**WHAT YOU HAVE TO DO**
Copy out every line in the records that contains the word "điện". Case counts.

**EXERCISE INPUT**
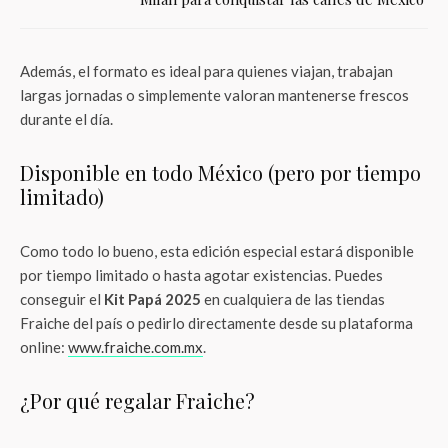
Además, el formato es ideal para quienes viajan, trabajan
largas jornadas o simplemente valoran mantenerse frescos
durante el día.
Disponible en todo México (pero por tiempo
limitado)
Como todo lo bueno, esta edición especial estará disponible
por tiempo limitado o hasta agotar existencias. Puedes
conseguir el
Kit Papá 2025
en cualquiera de las tiendas
Fraiche del país o pedirlo directamente desde su plataforma
online:
www.fraiche.com.mx
.
¿Por qué regalar Fraiche?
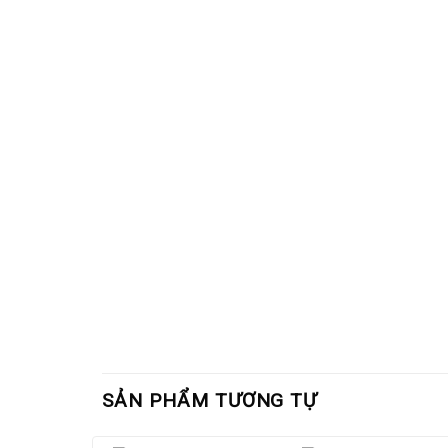
SẢN PHẨM TƯƠNG TỰ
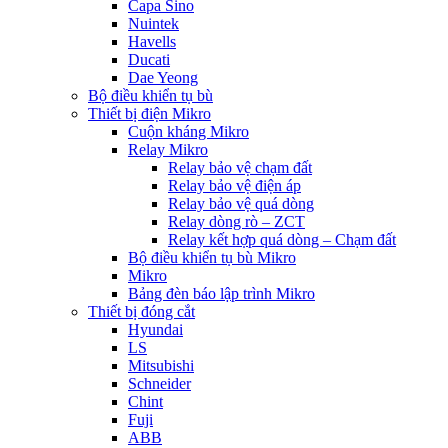
Capa Sino
Nuintek
Havells
Ducati
Dae Yeong
Bộ điều khiển tụ bù
Thiết bị điện Mikro
Cuộn kháng Mikro
Relay Mikro
Relay bảo vệ chạm đất
Relay bảo vệ điện áp
Relay bảo vệ quá dòng
Relay dòng rò – ZCT
Relay kết hợp quá dòng – Chạm đất
Bộ điều khiển tụ bù Mikro
Mikro
Bảng đèn báo lập trình Mikro
Thiết bị đóng cắt
Hyundai
LS
Mitsubishi
Schneider
Chint
Fuji
ABB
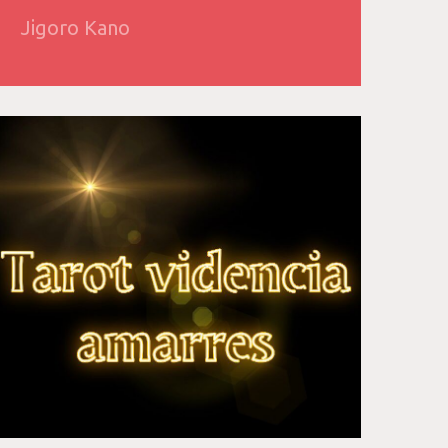
Jigoro Kano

**ANSWER SECTION**
Thiết bị điện Mikro
Relay bảo vệ điện áp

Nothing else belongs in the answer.